◆ Data records:
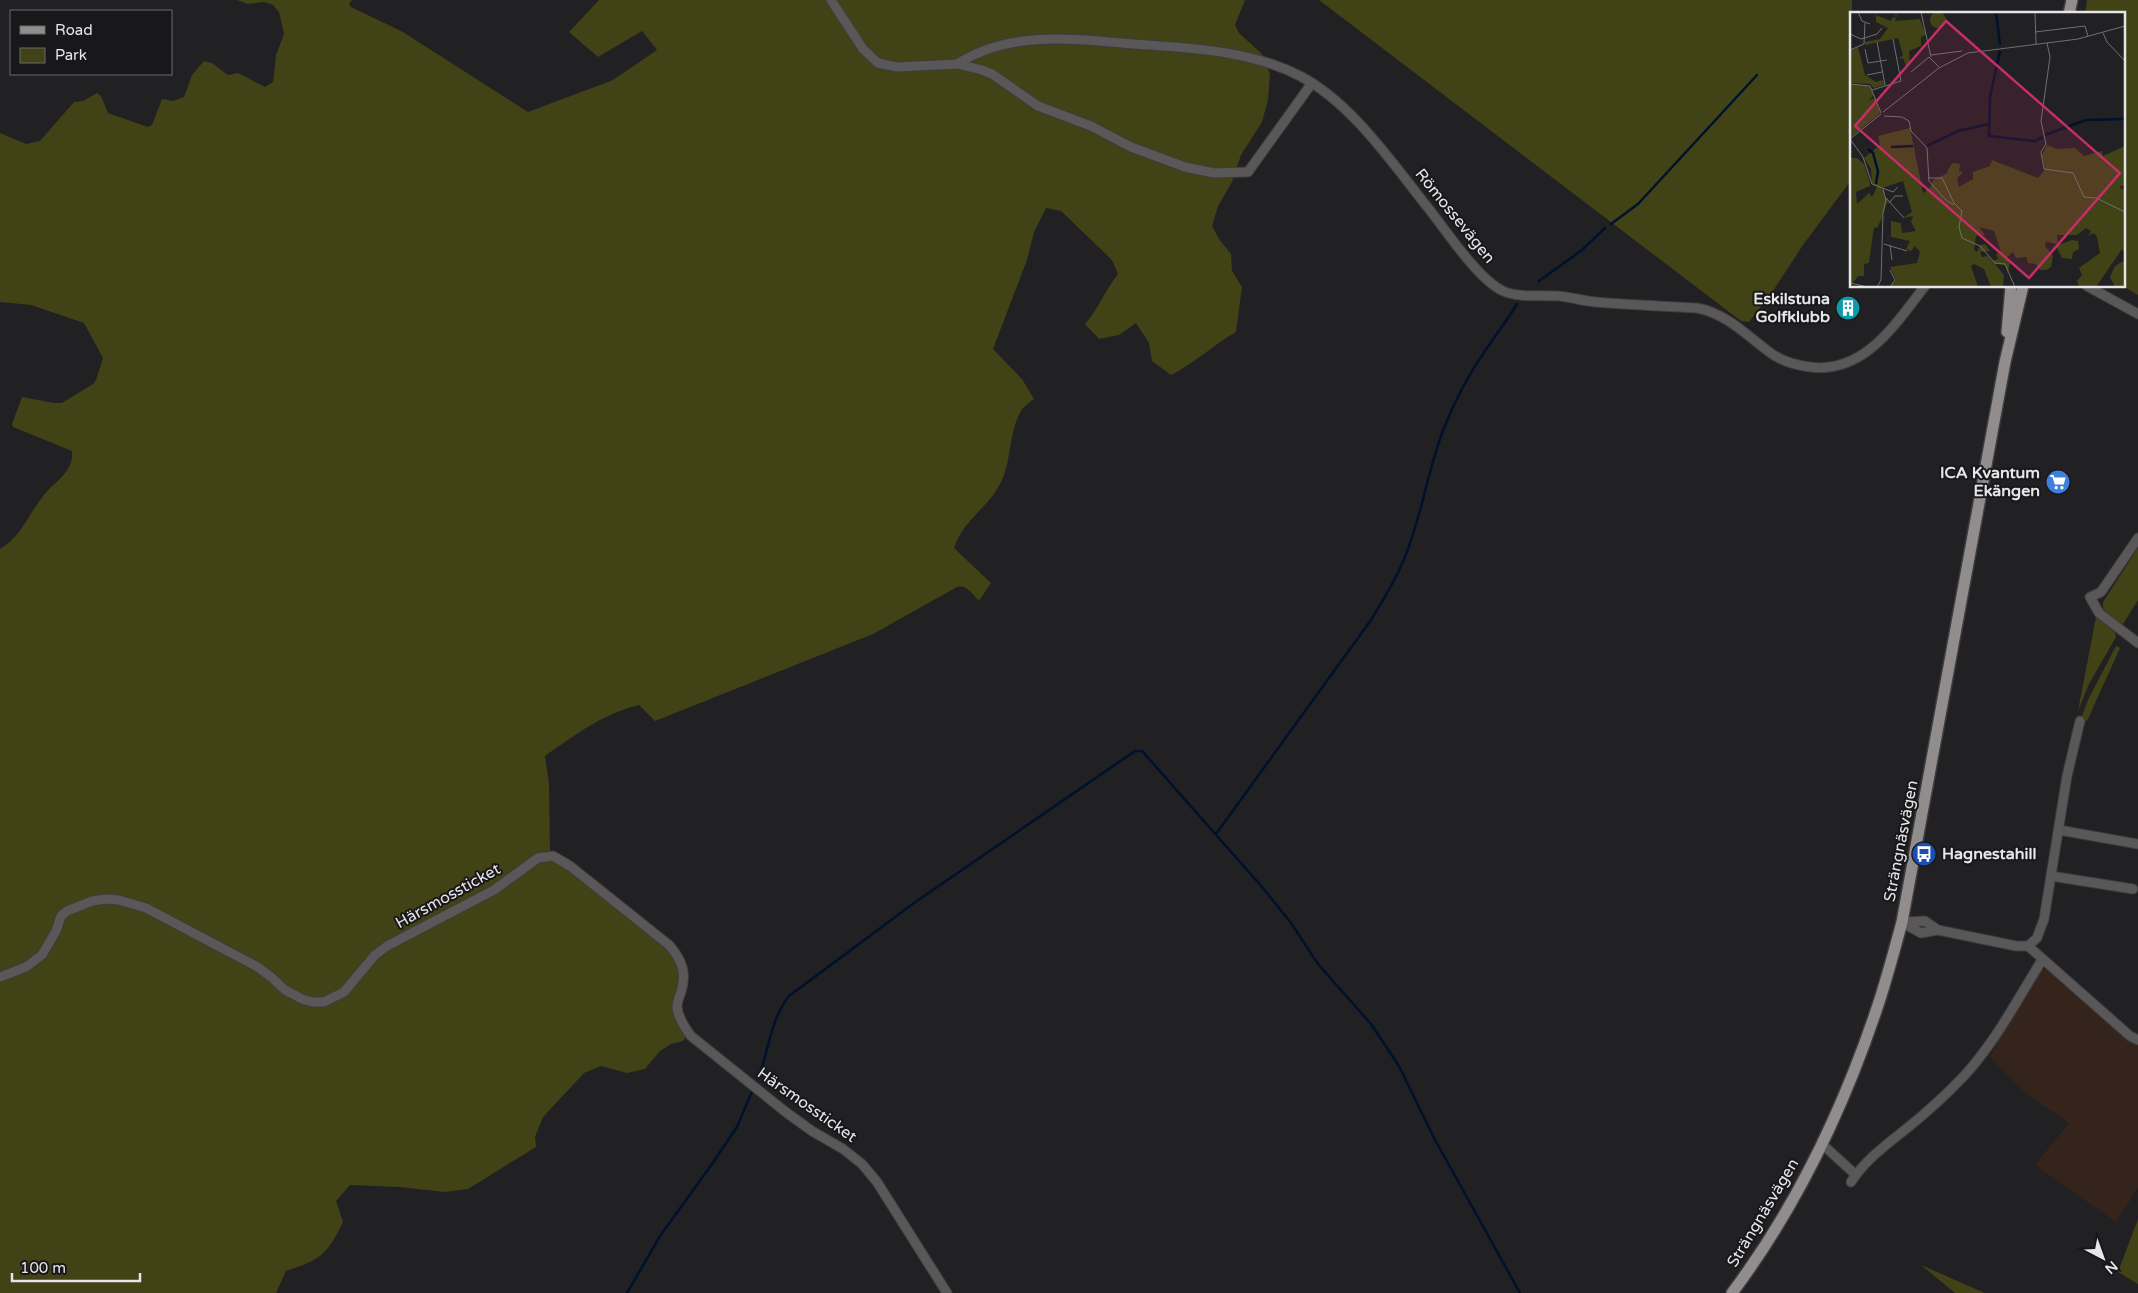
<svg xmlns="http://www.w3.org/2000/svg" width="2138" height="1293" font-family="'Varela Round',sans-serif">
	<rect width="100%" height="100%" fill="#212023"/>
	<polygon fill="#35241c" points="2042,969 2051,970 2117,1031 2138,1046 2138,1188 2116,1222 2035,1165 2069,1123 2029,1096 1990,1057 2002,1033"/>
	<g fill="#414216">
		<path d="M237,0H352L349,4L351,7L403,32L528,112L613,80L657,50L642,31L598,57L569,32L599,0H1245L1235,25L1239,33L1262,54L1270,74L1268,100L1262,122L1241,155L1232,182L1218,206L1212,226L1219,239L1231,254L1232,271L1242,287L1236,332C1213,345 1195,363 1171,375L1152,361L1149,343L1136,323L1119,335L1099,339L1085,324C1099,308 1104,292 1118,274L1112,260L1061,211L1046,208L1034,232L1027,260L993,349L1022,379L1034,399C1029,403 1023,407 1020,413C1008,435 1012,464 999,486C986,509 962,522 954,548L991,583L979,601C973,595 967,584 957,587L873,634L655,721L639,705C604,713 575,735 545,756L549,784L550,851L542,852L495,886L380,946L346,987L323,998L304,997L287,987L270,970L260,963L158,909L135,900L124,897L62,910L57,914L58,918L48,941L31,961L0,973V549C22,536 28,514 44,495C55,481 74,472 72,451L13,427L12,424L22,397L54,403H62L93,384L96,380L103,358L84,323L31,305L0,302V133L26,144L40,141L74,102L83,101L97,93L101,96L108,113L148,127L152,125L162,99L173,101L184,97L192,75L204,61L212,63L228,75L238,73L265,87L273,82L276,55L284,34L279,12L273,5L264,2L248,4Z"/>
		<polygon points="1319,0 1852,0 1852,179 1803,245 1771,294 1749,322 1741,321"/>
		<polygon points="2087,0 2138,0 2138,295 2123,286 2124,14 2085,14"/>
		<polygon points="2138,548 2138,600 2123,624 2116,621 2103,609 2103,602"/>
		<polygon points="2096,617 2115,632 2116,637 2089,684 2078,711"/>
		<polygon points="2116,646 2120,648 2087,721 2081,719 2088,700"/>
		<path d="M545,859H555L659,939L681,964L678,993L687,1035L683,1041L671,1044L660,1051L645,1069L627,1073L601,1066L584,1073L543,1117L535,1137L536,1147L468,1189L445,1192L399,1187L350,1185L336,1201L343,1222C327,1255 320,1260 286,1271L276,1293H0V978L34,964L65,917L78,907L122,901L241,957L295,998L334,1000L384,951L500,891Z"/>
		<polygon points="2138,1219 2138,1284 2118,1272"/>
		<polygon points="1921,1265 1985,1293 1955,1293"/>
	</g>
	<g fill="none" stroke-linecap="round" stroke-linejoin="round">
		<g stroke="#00112c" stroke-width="2.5">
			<polyline points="1611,224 1638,204 1757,75"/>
			<polyline points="1539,281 1582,250 1605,228"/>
			<path d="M1216,834L1371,620C1383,600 1396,580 1404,559C1422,517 1427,471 1444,428C1455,400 1470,372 1487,348C1497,333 1508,319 1517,304"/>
			<path d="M760,1075C768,1049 772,1017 789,996L914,903L1135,751H1142L1263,888L1291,923L1318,964L1371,1024L1399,1066L1434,1138L1520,1293"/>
			<polyline points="627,1293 660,1236 712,1164 737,1127 753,1089"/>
		</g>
		<defs>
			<g id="minor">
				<polyline points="831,0 863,49 878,63 897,67 958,64 982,70 992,74 1038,106 1091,126 1131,147 1185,167 1214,173 1248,172 1312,83"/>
				<path d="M957,64C1007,32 1065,38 1122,43C1181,48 1246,48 1300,76C1352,103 1393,164 1429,209C1447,232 1478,279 1503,291C1519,298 1541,295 1558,296C1571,297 1583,301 1596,302C1629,305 1664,306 1697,308C1727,314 1745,334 1768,351C1780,361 1795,365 1810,367C1865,374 1896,323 1925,286"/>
				<polyline points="2087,286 2138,314"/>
				<polyline points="2138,538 2101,592 2090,597 2099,613 2138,643"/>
				<polyline points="2059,830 2138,844"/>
				<polyline points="2051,876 2133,889"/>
				<polyline points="1902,922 1925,921 1938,930 2016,946 2028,946 2037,938 2044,919 2067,776 2080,721"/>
				<polyline points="1903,923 1921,933 1938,930"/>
				<polyline points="2028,946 2130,1036 2138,1040"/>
				<path d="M0,977L26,967L42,955L56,931L61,916L67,911L92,901L106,899L119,900L146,908L256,966L271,977L285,990L302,999L312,1002H324L344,992L375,955L387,946L494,890L538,858L553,856L570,866L669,945C682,960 687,973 681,992C679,997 677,1002 677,1007C678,1018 685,1028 691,1036L787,1113L812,1131L843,1149L862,1164L877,1182L947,1293"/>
				<polyline points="1822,1144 1856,1175"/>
				<path d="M1851,1182C1865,1160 1886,1145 1906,1129C1926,1113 1945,1096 1963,1077C1995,1043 2017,1000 2042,960"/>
			</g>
			<g id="major">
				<polyline points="2069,14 2072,0"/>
				<polyline points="2007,332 2011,286"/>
				<path d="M1732,1293C1798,1205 1846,1103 1880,999C1888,974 1895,948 1902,922L2005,362L2023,286"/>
			</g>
		</defs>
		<use href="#minor" stroke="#3d3c3f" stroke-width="11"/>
		<use href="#major" stroke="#3d3c3f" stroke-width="14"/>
		<use href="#minor" stroke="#595757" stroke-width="9"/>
		<use href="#major" stroke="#908d8c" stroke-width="11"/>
	</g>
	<defs>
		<symbol id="building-disc" viewBox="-11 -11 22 22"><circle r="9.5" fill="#0f9aa8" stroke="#181719"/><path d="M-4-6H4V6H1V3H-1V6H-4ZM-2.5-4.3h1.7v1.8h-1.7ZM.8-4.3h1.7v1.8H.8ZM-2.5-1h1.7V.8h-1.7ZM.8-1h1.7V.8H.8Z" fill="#fff"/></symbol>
		<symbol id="supermarket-disc" viewBox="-11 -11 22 22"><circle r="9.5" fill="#3f7fe0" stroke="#181719"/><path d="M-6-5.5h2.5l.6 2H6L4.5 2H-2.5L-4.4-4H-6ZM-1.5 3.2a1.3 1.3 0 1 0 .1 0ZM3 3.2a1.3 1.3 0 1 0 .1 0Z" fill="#fff"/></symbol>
		<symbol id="bus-disc" viewBox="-11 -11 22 22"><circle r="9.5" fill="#1a4fb4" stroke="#181719"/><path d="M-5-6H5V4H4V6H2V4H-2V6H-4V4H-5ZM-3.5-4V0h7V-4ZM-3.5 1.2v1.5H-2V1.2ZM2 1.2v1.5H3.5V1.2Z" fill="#fff"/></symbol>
	</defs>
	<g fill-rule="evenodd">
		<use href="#building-disc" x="1834" y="294" width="28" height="28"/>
		<use href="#supermarket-disc" x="2044" y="468" width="28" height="28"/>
		<use href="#bus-disc" x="1910" y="840" width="28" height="28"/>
	</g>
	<g text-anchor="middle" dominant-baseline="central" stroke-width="4" stroke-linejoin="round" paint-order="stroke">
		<g font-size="16" fill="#e6e6e8" stroke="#181719">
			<text transform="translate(1455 216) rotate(51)">Römossevägen</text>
			<text transform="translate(1901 841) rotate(-79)">Strängnäsvägen</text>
			<text transform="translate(448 896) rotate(-29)">Härsmossticket</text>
			<text transform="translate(807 1105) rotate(35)">Härsmossticket</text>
			<text transform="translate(1763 1213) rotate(-59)">Strängnäsvägen</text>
		</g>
		<g font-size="16" font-weight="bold" fill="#e6e6e8" stroke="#181719" text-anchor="end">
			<text x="1830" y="299">Eskilstuna<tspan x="1830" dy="18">Golfklubb</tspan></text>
			<text x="2040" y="473">ICA Kvantum<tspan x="2040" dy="18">Ekängen</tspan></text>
			<text x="1942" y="854" text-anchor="start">Hagnestahill</text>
		</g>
	</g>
	<g transform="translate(1850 12)">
		<rect width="275" height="275" fill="#212023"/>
		<path d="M80 8a8 8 0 1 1 16 0a8 8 0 1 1-16 0ZM45,2L47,3L45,9L70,7L76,23L71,25V34L59,39L60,53L56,54L53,46L48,47L53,43L48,26L15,33V30L30,27L38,16L26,10V3L41,9L43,5L46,6ZM8,35L15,63L26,70L33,68L34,73L24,76L20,72L0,71V39ZM0,72L19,74L24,83L19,88L25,86L30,101L0,126ZM60,116L73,181L80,176L83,168L96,162L102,151L110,152L109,159L113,160L107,166L109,175L123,167V160L140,154L142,148L188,166L195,157L192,143L197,133L207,137L225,136L234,144L252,139L253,144L275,134V173L269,175L275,178V241L272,237L246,275H229L227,269L232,263L229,256L250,241L247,225L244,221L238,224L241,219L236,216L227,223H207L208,230L205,232L196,229L195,234L203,244L201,255L196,258H190L186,252L178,251L176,245L166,246L163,240L157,245L160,250L158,262L155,253L145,252L154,263L153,275H141L134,257L124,252L121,254L128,275H40L46,268L40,255L67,251L70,240L65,234L61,239L56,237L60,229L41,225V209L51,211L52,221L66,219L61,210L63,204L53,206L62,200L53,169L32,176L36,187L42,192L37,190L32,206L27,216L24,215L19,251L14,252V264H8L0,275V146H7L14,152L20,171V174L6,180L7,192L19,181L22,185L27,175L22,172L21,157L14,146L30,133L28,124ZM129,215L144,219L151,240L146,242L148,247L142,249L138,244L132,245L130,240L140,239L135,232L130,233L127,240L124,238L126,224L135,223ZM222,228L228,229L229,237L223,240L222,247L212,246L206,234ZM275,248V275H265L260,265L265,254Z" fill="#414216" fill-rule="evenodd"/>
		<path fill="none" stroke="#00112c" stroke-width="2.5" d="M146,0L150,33M150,39L140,85L139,124L185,129L193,125M195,123L236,108L274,107M77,134L108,119L139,112M41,135L63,134M18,137L23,141L28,159L26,172"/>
		<path fill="none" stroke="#706f72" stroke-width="1" d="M8,0L12,9L20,12M71,0L81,45M185,0L186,32M185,20L235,14L238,24M253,21L257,30L275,49M0,22L11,27L27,22L32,16M27,30L35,73M197,31L200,45L191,109L196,132L191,140L194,157L223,161L234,185L246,186L275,200M15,37L18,51L37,48M0,38L14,32L15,11M81,43L112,39M61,60L79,45L89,55M17,63L32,60M0,72L20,74L31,101M22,78L51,69L43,27M33,100L89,56L118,41L228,27L275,14M34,104L52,105L59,109L61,119L77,136L79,169L96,188L104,193M0,127L13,145L22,172L43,180L48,175M0,127L31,102M78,166H92L104,191L112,199L109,215L112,226L130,234L145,251L155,252L165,275M36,186L54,206M40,190L45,184H53M34,232L57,239M40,233L42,248M0,271L18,275M27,275L31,268L33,201L36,188L33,177M40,275L45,268L40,258"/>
		<path fill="#c62d69" fill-opacity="0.15" stroke="#c62d69" stroke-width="2.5" d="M96,9L270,161L179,266L5,114Z"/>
		<rect width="275" height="275" fill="none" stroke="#e6e6e8" stroke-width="2.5"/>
	</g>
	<rect x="10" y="10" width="162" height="65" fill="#181719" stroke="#6a6a6c"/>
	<rect x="20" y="26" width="25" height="8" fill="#908d8c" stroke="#6a6a6c"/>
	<text x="55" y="35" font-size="15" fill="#e6e6e8">Road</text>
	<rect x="20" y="48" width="25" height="15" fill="#414216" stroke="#6a6a6c"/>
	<text x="55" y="60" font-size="15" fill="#e6e6e8">Park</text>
	<g transform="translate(2103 1258) rotate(139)" stroke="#181719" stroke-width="4" paint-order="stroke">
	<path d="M0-4L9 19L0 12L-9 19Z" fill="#e6e6e8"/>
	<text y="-8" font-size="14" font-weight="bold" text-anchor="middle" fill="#e6e6e8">N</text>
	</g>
	<path d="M12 1273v8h128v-8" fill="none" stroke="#e6e6e8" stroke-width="2.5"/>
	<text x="20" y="1273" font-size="15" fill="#e6e6e8" stroke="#181719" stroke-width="4" paint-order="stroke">100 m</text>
</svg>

◆ Task instructions:
Among the lines of the material, find those holding the word "middle" and return them.

◆ Response box:
	<g text-anchor="middle" dominant-baseline="central" stroke-width="4" stroke-linejoin="round" paint-order="stroke">
	<text y="-8" font-size="14" font-weight="bold" text-anchor="middle" fill="#e6e6e8">N</text>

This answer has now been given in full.